A good example of this lopsided policy making, or should I say politically motivated policy making, is the fact that the SFMTA Board has approved a plan to remove all street parking on Polk Street from Market to California and install two bike lanes, and a tow-away zone from 7:00 a.m. to 10:00 a.m. on the east side of Polk between California and Broadway, so bicyclists can continue unimpeded to the unknown destinations to the north. Two years from now, bicyclists (who largely don’t patronize the stores on Polk Street in the first place but are passersby), will be able to peddle safely and quickly up and down Polk, against the backdrop of boarded up storefronts....
Oh, and just in case I forget, there is being proposed a $500,000,000 transportation general obligation bond measure, which is unlikely to provide any benefit to motorists.

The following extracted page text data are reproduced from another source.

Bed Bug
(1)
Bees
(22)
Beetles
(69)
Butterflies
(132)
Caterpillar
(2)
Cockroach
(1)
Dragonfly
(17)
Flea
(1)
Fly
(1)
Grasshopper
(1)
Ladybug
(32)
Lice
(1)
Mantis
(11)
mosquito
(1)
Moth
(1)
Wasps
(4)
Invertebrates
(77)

Motorists already pay the majority of SF’s portion of the SFMTA Budget---23.82% versus 22.42% for riders, with 80% of the balance paid for by the Feds, State, and Regional Government through gas taxes. The people at City Hall can’t quite determine whether they want to continue to milk motorists for very nickel and dime that they can---or to draw and quarter them by making it impossible for them to drive in the City. In either account, the War on Motorists needs to come to a screeching halt.
The Restoring Transportation Balance Initiative proposes that it be City policy to:
1) Restore free street parking on all Sundays, Holidays, and between 6:00 p.m.and 9:00 a.m. daily.

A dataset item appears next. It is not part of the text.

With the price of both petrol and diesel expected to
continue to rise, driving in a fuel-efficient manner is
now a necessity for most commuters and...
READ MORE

2) Freeze meter and parking rates, tickets, and fines for five years (to make up for the 40% across the board increase the SFMTA Board imposed in 2009.
3) Not impose meters and the so-called “demand-responsive pricing” ($.25 to $6.00/hr.) in neighborhoods where they don’t currently exist except upon petition of the majority of households and merchants in the neighborhood.
4) Allocate a portion of new parking/vehicle fees and new bond monies to construct and operate new parking garages in our commercial districts.
5) Assure that any re-engineering of the City’s streets be based on providing greater safety and improving the flow of traffic.
6) Enforce all the traffic laws for everyone using our streets and sidewalks, and
7) Require that the Mayor appoint a broad spectrum of transportation stakeholders to the SFMTA Board, including motorists, rather than just Muni and bicyclist advocates, and create a Motorists Citizens Advisory Committee, where none exists currently.